The epistle claims to have been written by "Jude, a servant of Jesus Christ and a brother of James" (NIV), although that authorship is doubted by many scholars. As opinions and traditions within the Christian community still differ as to the identity of Jude or Judas, the brother of Jesus and James, the issues of the apostle's identity are discussed at Jude Thomas.

Norman Perrin writes (The New Testament: An Introduction, p. 260), "The letter is pseudonymous, as is all the literature of emergent catholicism in the New Testament." Though the text claims to come from Jude, who is called also "Lebbaeus" (Matthew 10:3) and "Thaddaeus" (Mark 3:18), its real authorship was called into question when Origen first spoke of the doubts held by some—albeit not him. Eusebius classified it with the "disputed writings, the antilegomena, and though it was eventually accepted within the canon (as early as the Muratorian canon), later writers largely objected to its citations of apocryphal literature, unusual in New Testament books.

Doubts regarding its authenticity were revived at the time of the Reformation. The debate has continued over the author's identity as the apostle, the brother of Jesus, both, or neither.

Since at least the beginning of the 20th century the Epistle of Jude has been considered an anonymous work composed as late as the first quarter of the 2nd century. Based on the nature of the allusions to the Septuagint translation of the Old Testament, citations of rabbinical works like the Book of Enoch and the Apocalypse of Moses, the earliest apostolic followers seen by this author from some distance in time, and the appropriation of the authority of the historical Jude, current belief places its composition in Palestine, in the first quarter of the 2nd century.

Style

The Epistle of Jude is a brief book of only a single chapter with 25 verses. It was composed as an encyclical letter—that is, one not directed to the members of one church in particular, but intended rather to be circulated and read in all churches.

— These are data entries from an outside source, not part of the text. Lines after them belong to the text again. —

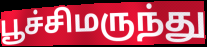
பூச்சிமருந்து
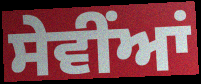
ਸੇਵੀਂਆਂ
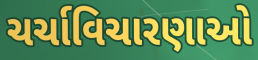
ચર્ચાવિચારણાઓ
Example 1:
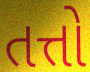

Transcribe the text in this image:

તત્તો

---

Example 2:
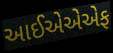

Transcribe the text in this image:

આઈએએએફ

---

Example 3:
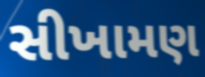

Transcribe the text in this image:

સીખામણ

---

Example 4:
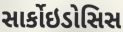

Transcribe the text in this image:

સાર્કોઇડોસિસ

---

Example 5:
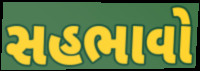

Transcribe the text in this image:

સહભાવો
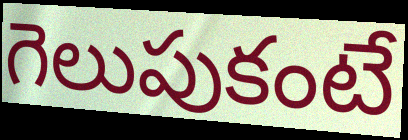
గెలుపుకంటే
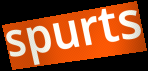
spurts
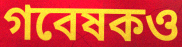
গবেষকও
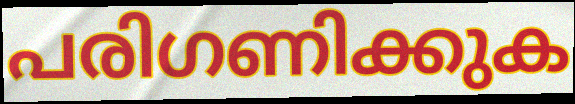
പരിഗണിക്കുക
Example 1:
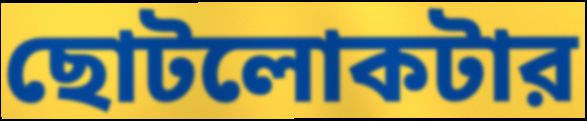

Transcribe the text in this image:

ছোটলোকটার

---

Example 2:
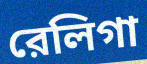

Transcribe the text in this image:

রেলিগা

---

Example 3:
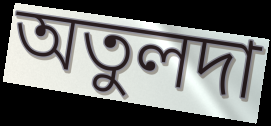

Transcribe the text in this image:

অতুলদা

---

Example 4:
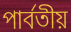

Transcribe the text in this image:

পার্বতীয়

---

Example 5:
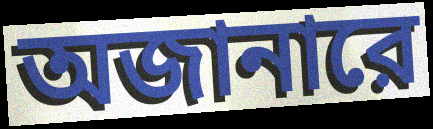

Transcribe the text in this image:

অজানারে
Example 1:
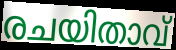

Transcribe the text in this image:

രചയിതാവ്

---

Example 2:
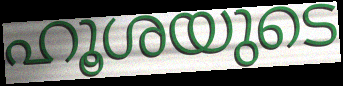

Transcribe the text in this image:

ഹൂശയുടെ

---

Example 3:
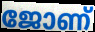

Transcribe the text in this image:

ജോണ്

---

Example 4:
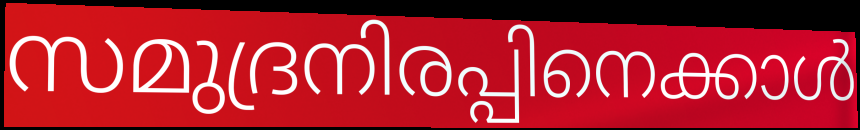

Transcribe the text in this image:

സമുദ്രനിരപ്പിനെക്കാൾ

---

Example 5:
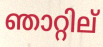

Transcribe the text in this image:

ഞാറ്റില്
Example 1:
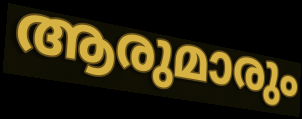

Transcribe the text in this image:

ആരുമാരും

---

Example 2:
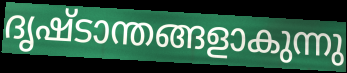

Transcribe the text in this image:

ദൃഷ്ടാന്തങ്ങളാകുന്നു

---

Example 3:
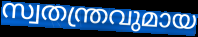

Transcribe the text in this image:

സ്വതന്ത്രവുമായ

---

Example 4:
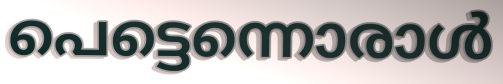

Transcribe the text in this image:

പെട്ടെന്നൊരാൾ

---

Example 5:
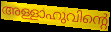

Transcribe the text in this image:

അള്ളാഹുവിന്റെ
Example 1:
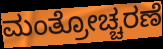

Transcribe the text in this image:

ಮಂತ್ರೋಚ್ಚರಣೆ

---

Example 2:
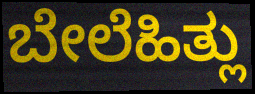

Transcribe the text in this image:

ಬೇಲೆಹಿತ್ಲು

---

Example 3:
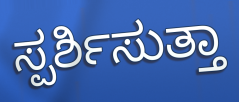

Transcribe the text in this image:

ಸ್ಪರ್ಶಿಸುತ್ತಾ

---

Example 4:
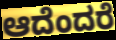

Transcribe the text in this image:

ಆದೆಂದರೆ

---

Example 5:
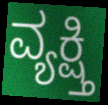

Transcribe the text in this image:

ವ್ಯಕ್ಷ್ತಿ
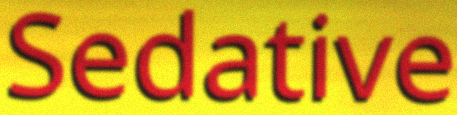
Sedative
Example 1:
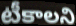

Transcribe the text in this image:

టీకాలని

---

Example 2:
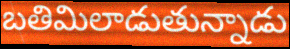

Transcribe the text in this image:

బతిమిలాడుతున్నాడు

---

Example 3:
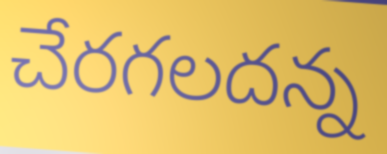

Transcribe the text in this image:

చేరగలదన్న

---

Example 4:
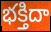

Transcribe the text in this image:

భక్తిదా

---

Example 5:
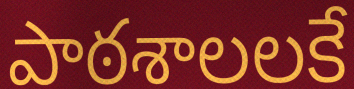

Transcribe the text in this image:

పాఠశాలలకే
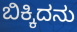
ಬಿಕ್ಕಿದನು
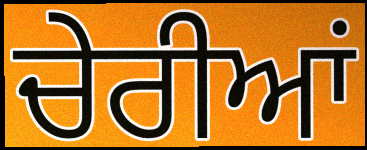
ਚੇਰੀਆਂ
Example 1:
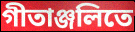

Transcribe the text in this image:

গীতাঞ্জলিতে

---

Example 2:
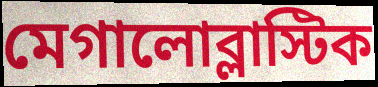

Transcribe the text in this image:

মেগালোব্লাস্টিক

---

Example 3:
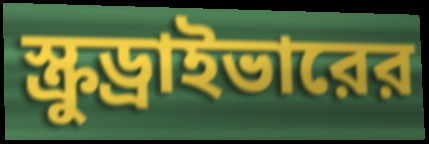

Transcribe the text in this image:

স্ক্রুড্রাইভারের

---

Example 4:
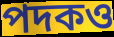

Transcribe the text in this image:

পদকও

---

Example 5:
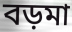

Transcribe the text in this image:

বড়মা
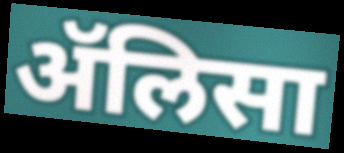
ॲलिसा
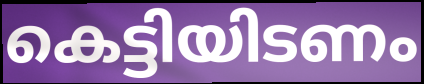
കെട്ടിയിടണം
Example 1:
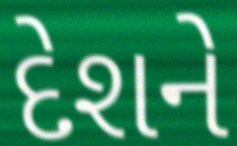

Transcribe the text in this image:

દેશને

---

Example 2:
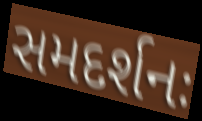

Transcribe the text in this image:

સમદર્શનઃ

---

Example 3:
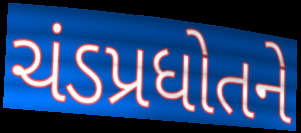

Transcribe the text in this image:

ચંડપ્રધોતને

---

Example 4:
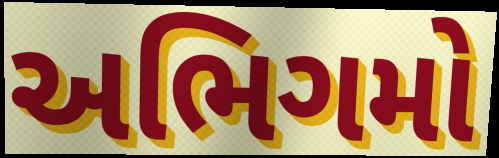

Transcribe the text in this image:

અભિગમો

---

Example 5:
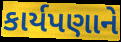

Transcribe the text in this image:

કાર્યપણાને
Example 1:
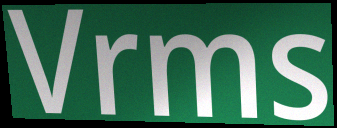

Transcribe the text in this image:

Vrms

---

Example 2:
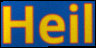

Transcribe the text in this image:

Heil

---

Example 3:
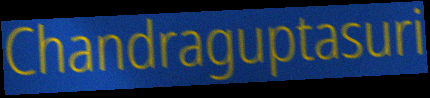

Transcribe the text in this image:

Chandraguptasuri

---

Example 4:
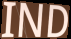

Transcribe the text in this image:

IND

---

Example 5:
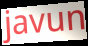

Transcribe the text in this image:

javun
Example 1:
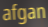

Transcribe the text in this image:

afgan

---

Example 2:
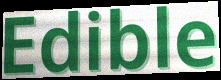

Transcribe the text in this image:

Edible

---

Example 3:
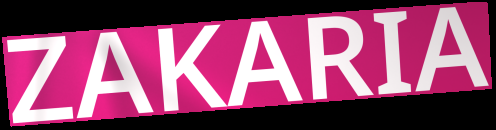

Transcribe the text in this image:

ZAKARIA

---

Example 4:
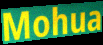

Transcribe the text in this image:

Mohua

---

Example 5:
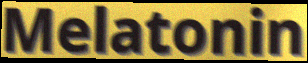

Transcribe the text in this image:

Melatonin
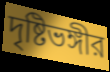
দৃষ্টিভঙ্গীর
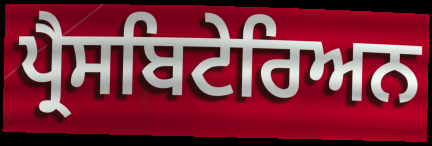
ਪ੍ਰੈਸਬਿਟੇਰਿਅਨ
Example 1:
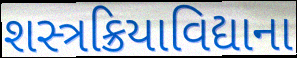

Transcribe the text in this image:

શસ્ત્રક્રિયાવિદ્યાના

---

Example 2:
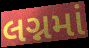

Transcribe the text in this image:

લગ્નમાં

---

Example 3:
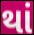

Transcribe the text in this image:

થાં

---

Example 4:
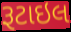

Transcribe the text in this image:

રૂટાઇલ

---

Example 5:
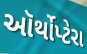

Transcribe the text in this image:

ઑર્થોપ્ટેરા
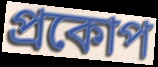
প্ৰকোপ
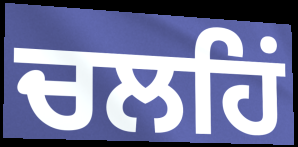
ਚਲਹਿਂ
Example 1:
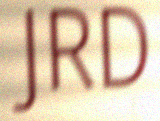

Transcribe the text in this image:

JRD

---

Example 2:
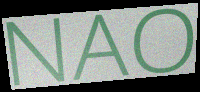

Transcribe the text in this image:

NAO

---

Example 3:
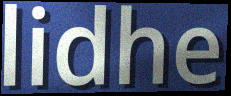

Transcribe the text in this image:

lidhe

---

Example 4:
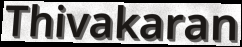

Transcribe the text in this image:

Thivakaran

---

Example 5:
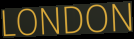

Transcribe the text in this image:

LONDON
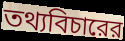
তথ্যবিচারের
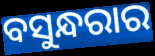
ବସୁନ୍ଧରାର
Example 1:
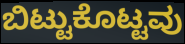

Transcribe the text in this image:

ಬಿಟ್ಟುಕೊಟ್ಟವು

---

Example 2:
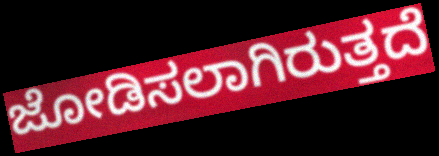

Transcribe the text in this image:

ಜೋಡಿಸಲಾಗಿರುತ್ತದೆ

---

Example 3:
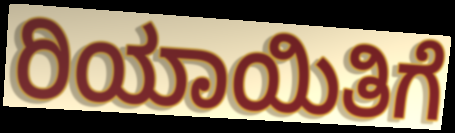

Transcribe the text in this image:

ರಿಯಾಯಿತಿಗೆ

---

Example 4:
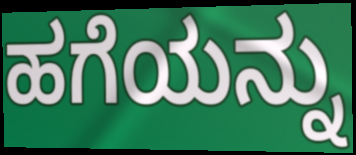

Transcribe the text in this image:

ಹಗೆಯನ್ನು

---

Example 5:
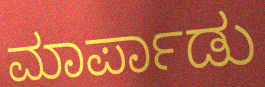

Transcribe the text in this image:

ಮಾರ್ಪಾಡು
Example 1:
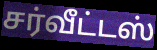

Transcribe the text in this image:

சர்வீட்டஸ்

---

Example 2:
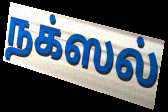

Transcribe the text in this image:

நக்ஸல்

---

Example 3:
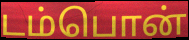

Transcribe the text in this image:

டம்பொன்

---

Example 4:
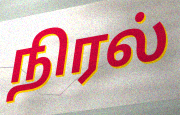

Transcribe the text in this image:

நிரல்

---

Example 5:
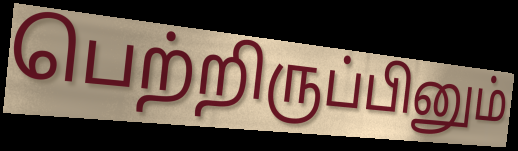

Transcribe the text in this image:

பெற்றிருப்பினும்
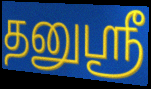
தனுஸ்ரீ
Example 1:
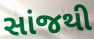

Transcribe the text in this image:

સાંજથી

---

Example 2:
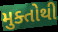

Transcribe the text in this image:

મુક્તોથી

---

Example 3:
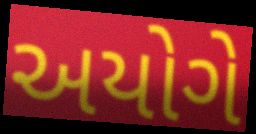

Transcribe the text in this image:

અયોગે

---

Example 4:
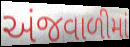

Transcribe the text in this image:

The form, as opposed to the earlier letters of Paul, suggests that the author knew Paul's Epistle to the Ephesians or even that the Pauline epistles had already been collected and were circulating when the text was written.

The fluent Greek style is idiomatic and cultured. The epistle is addressed to Christians in general (1:1), and it seeks to put them on their guard against the misleading efforts of certain teachers of error to whom they were being exposed. Examples of heterodox opinions that were circulating in the early 2nd century include Docetism, Marcionism, and Gnosticism.

The epistle's style is combative, impassioned, and rushed. Many examples of evildoers and warnings about their fates are given in rapid succession. The epithets used against unorthodox teachers are some of the strongest and most vitriolic in the New Testament.

The doxology with which the epistle concludes is regarded as one of the finest in the New Testament.

The striking resemblance this epistle bears to Second Epistle of Peter suggests that the author of one was familiar with the other. Because this epistle is much shorter than the pseudepigraphic 2 Peter, and due to various stylistic details, the scholarly consensus is that Jude was the source for the similar passages of 2 Peter.